Berdasarkan informasi warga, api diduga berasal dari lilin yang jatuh atau bergeser dari tempatnya, lalu menyulut material mudah terbakar di sekitarnya. Api dengan cepat membesar dan tidak terkendali, terutama karena sebagian struktur bangunan berbahan yang mudah dilalap api.
Warga sekitar yang menyadari kejadian itu langsung berupaya membantu memadamkan api dengan peralatan seadanya. Namun, keterbatasan sarana serta cepatnya api merambat membuat upaya tersebut tidak berhasil.
Dalam waktu relatif singkat, bangunan rumah dan gereja itu ludes terbakar tanpa tersisa. Tidak ada korban jiwa dalam kejadian ini, namun kerugian materiil diperkirakan signifikan.

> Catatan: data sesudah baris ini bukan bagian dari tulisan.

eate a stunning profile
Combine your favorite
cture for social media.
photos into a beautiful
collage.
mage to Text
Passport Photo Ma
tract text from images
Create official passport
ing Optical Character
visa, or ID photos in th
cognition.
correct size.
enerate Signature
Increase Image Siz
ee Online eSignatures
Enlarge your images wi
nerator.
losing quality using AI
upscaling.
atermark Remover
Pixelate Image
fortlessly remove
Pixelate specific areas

Peristiwa ini menyisakan duka bagi jemaat dan warga sekitar, mengingat bangunan tersebut memiliki fungsi penting sebagai pusat ibadah sekaligus tempat tinggal. Selain itu, kejadian ini menjadi pengingat akan pentingnya kewaspadaan terhadap penggunaan api terbuka di dalam rumah, terutama dalam kondisi darurat seperti pemadaman listrik.
Saat ini, perhatian diharapkan datang dari berbagai pihak untuk membantu pemulihan kondisi korban terdampak, baik secara materiil maupun dukungan sosial bagi jemaat yang kehilangan tempat ibadahnya.